German translation "Als sichtbares Zeichen des Dankes des Deutschen Volkes an kinderreiche Mütter stifte ich das Ehrenkreuz der Deutschen Mutter"
- Adolf Hitler, 16 December 1938
Task 2: Essay
Given your understanding of the historical context and analysis of the source, write an essay on the role of concentration camps and the fate of 'undesirables' during this period in German history.
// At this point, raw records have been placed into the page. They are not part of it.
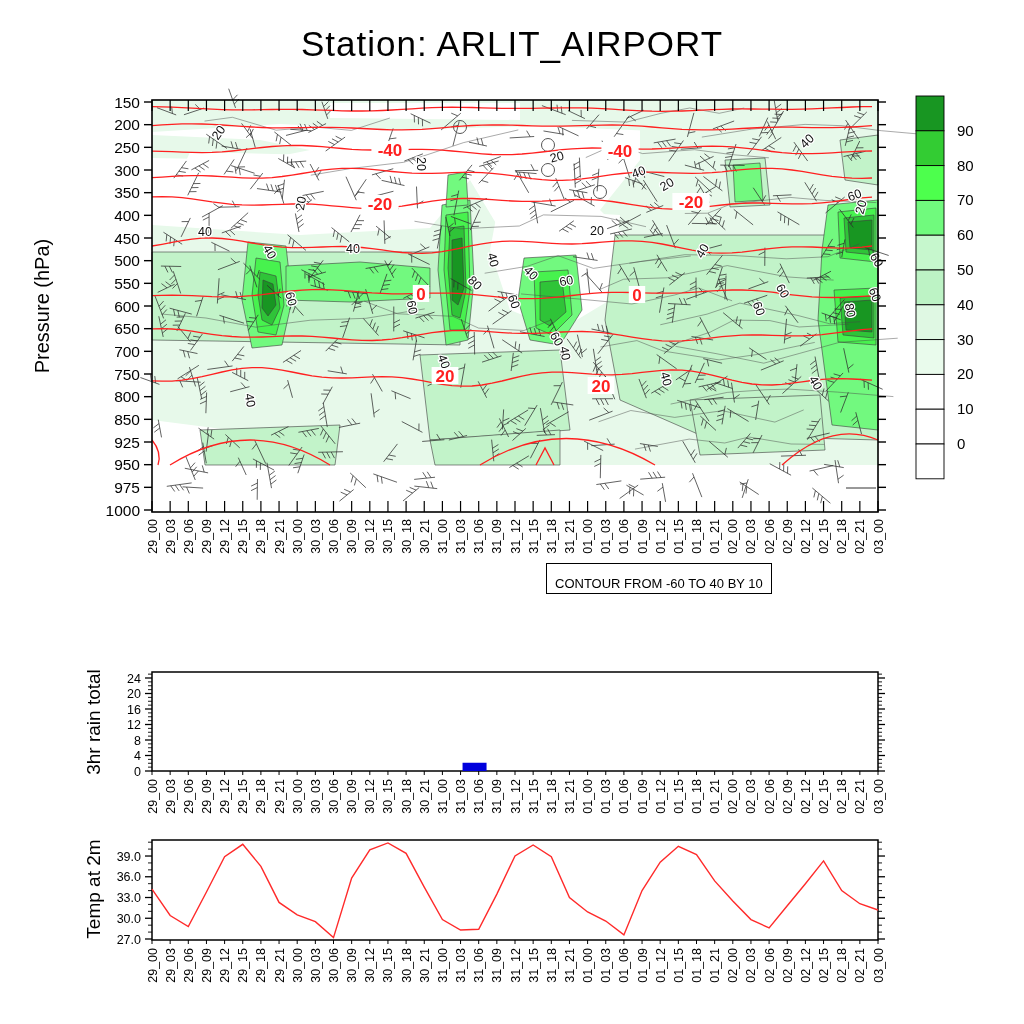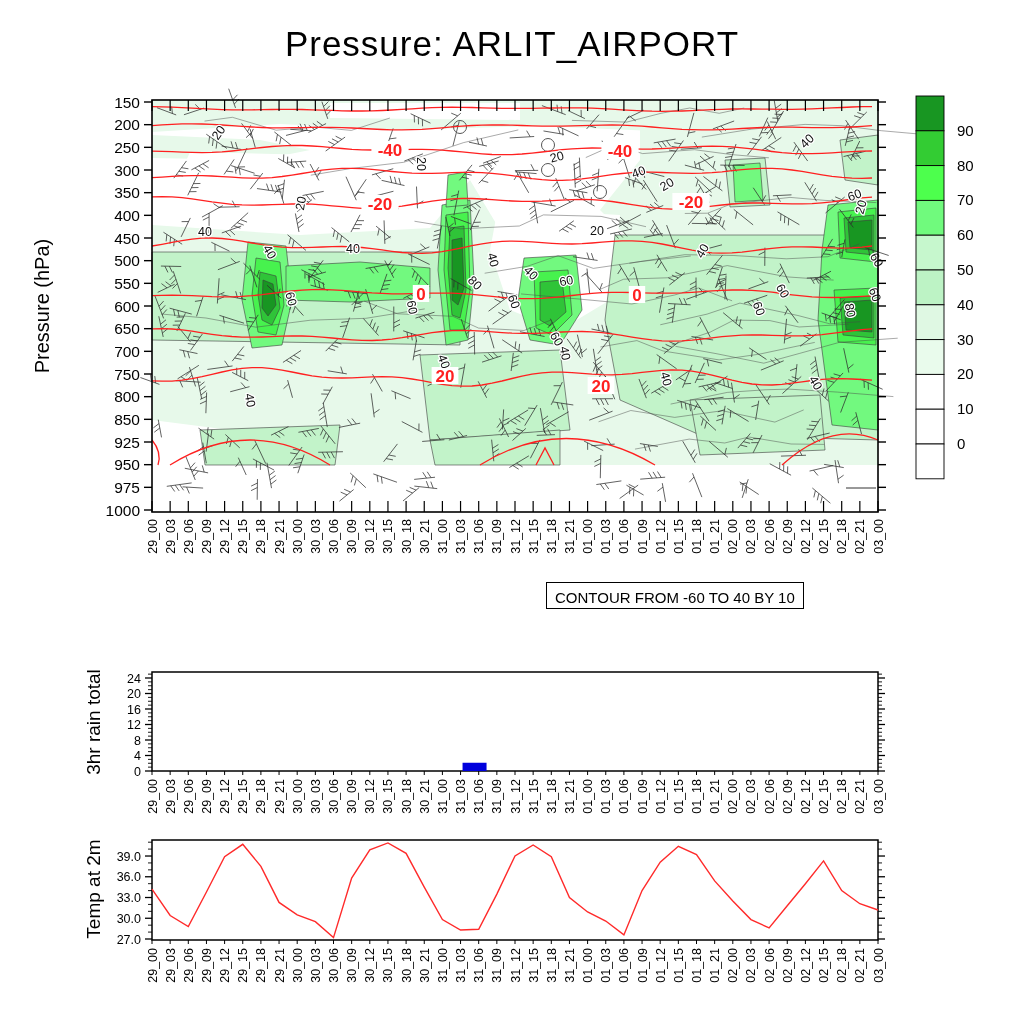--- a/index.html
+++ b/index.html
@@ -3,28 +3,28 @@
 <meta charset="utf-8">
 <style>
   html,body{margin:0;padding:0}
   body{width:1024px;height:1024px;background:#ffffff;position:relative;overflow:hidden;
        font-family:"Liberation Sans",sans-serif;color:#000}
   .title{position:absolute;top:24px;left:0;right:0;text-align:center;font-size:35px;letter-spacing:1px}
   .vlab{position:absolute;white-space:nowrap;transform:translate(-50%,-50%) rotate(-90deg);font-size:20px}
   #ylab-pressure{left:42px;top:306px}
   #ylab-rain{left:94px;top:722px;font-size:19px}
   #ylab-temp{left:94px;top:889px;font-size:19px}
-  .note{position:absolute;left:546px;top:582px;border:1.2px solid #000;background:#fff;
-        padding:6px 8px 2px 8px;font-size:15px}
+  .note{position:absolute;left:546px;top:563px;border:1.2px solid #000;background:#fff;
+        padding:12px 8px 2px 8px;font-size:13px}
   svg{position:absolute;left:0;top:0}
 </style>
 </head>
 <body>
 
-<div class="title">Pressure: ARLIT_AIRPORT</div>
+<div class="title">Station: ARLIT_AIRPORT</div>
 <div class="vlab" id="ylab-pressure">Pressure (hPa)</div>
 <div class="vlab" id="ylab-rain">3hr rain total</div>
 <div class="vlab" id="ylab-temp">Temp at 2m</div>
 <div class="note">CONTOUR FROM -60 TO 40 BY 10</div>
 <svg id="chart" width="1024" height="1024" viewBox="0 0 1024 1024">
     <rect x="152" y="100" width="726" height="412" fill="#fff"></rect>
     <polygon points="152,100 878,100 878,128 700,133 540,126 400,130 280,124 152,132" fill="#e7f9ea" stroke="none" stroke-width="0.7"></polygon>
     <polygon points="152,135 260,140 310,150 260,160 152,158" fill="#e7f9ea" stroke="none" stroke-width="0.7"></polygon>
     <polygon points="640,128 878,128 878,250 640,250 600,210 640,160" fill="#e7f9ea" stroke="none" stroke-width="0.7"></polygon>
     <polygon points="152,225 300,235 430,228 470,180 500,230 640,245 878,245 878,465 152,465" fill="#e7f9ea" stroke="none" stroke-width="0.7"></polygon>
...27 January 2005, the sixtieth anniversary of the liberation of Nazi Germany's death camp at Auschwitz-Birkenau, where a combined total of up to 1.5 million Jews, Roma, Poles, Russians and prisoners of various other nationalities, and homosexuals, were murdered, is not only a major occasion for European citizens to remember and condemn the enormous horror and tragedy of the Holocaust, but also for addressing the disturbing rise in anti-Semitism, and especially anti-Semitic incidents, in Europe, and for learning anew the wider lessons about the dangers of victimising people on the basis of race, ethnic origin, religion, social classification, politics or sexual orientation…
- 2005 European Parliament resolution
Task 3: Source Analysis
Given the source, how would you describe the Aryan idea of race based on Nazi beliefs? To what extent to do you agree with the Nazi ideology of race? Substantiate your answer.
A 1938 comparative illustration of German Youth and Jewish Youth from Alfred Vogel's text Inheritance and Racial Hygiene with the subtitle "From the face speaks the soul of the race."